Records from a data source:

- Opening Delimiter -

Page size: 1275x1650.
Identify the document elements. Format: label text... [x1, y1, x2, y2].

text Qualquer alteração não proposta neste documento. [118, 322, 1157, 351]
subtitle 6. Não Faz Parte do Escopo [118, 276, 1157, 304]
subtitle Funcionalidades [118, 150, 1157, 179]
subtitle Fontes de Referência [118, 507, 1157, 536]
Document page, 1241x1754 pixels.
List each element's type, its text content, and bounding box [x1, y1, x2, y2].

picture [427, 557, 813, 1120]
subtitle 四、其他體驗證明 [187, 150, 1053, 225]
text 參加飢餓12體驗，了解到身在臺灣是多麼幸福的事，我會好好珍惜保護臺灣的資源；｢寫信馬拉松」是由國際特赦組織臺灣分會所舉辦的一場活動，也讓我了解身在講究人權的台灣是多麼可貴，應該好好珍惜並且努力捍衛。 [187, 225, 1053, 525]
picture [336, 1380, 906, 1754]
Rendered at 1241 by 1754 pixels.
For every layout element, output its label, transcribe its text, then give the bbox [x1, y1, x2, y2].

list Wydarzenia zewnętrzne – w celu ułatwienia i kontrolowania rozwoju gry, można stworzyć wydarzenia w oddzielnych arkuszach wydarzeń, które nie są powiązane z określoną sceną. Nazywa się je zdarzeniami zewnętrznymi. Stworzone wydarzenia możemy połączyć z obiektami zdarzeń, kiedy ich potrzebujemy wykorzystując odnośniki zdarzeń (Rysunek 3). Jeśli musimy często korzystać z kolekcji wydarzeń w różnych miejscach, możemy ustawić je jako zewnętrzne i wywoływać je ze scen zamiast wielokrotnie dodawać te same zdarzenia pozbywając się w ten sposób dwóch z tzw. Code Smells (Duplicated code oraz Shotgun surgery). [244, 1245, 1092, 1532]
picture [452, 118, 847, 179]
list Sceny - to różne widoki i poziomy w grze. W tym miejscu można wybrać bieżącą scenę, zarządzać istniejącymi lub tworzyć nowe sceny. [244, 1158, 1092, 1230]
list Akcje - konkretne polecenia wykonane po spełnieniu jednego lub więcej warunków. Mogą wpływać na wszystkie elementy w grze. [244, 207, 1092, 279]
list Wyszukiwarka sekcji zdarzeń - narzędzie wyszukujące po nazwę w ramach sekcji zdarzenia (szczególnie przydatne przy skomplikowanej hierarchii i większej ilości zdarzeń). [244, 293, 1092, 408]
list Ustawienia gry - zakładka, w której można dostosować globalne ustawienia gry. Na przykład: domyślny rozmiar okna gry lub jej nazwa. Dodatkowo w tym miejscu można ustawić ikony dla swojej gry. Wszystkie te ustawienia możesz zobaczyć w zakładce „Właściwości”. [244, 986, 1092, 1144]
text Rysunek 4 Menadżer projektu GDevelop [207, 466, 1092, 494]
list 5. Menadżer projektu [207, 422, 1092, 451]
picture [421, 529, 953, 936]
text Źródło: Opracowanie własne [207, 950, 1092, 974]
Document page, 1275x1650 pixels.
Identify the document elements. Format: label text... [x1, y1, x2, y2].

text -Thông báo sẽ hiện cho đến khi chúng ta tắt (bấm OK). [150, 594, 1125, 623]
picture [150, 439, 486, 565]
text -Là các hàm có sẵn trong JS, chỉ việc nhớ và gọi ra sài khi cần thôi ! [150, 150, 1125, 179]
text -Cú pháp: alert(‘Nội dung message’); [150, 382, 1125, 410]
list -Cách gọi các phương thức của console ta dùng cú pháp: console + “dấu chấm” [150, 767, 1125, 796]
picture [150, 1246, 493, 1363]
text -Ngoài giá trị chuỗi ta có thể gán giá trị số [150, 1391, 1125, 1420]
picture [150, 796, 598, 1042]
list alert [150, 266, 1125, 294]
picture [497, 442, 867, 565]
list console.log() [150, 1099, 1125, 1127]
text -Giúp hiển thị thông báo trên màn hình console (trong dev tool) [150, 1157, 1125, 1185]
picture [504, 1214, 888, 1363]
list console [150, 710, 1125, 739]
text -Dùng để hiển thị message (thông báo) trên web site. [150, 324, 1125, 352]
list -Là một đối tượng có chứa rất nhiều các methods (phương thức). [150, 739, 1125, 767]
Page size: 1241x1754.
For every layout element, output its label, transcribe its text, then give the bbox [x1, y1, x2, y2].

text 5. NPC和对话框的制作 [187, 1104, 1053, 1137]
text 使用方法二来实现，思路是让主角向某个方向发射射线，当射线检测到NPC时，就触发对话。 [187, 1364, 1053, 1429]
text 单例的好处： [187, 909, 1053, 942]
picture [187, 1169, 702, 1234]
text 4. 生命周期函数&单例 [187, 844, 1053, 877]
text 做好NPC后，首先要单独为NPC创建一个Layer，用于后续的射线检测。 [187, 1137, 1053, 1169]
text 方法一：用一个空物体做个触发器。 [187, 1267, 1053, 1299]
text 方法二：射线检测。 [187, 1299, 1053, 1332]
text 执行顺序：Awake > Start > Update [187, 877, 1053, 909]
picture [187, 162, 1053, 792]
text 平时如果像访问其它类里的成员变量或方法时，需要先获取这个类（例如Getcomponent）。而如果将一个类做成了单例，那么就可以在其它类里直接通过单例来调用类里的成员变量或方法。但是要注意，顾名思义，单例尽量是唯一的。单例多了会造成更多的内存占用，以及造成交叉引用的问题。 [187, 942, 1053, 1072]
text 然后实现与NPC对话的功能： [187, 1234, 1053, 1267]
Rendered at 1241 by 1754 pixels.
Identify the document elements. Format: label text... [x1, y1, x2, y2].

- Closing Delimiter -

=== THE PROBLEM ===
Lines holding the string "size" must be copied out of the entries above.

=== TASK RESPONSE ===
Page size: 1275x1650.
Page size: 1241x1754.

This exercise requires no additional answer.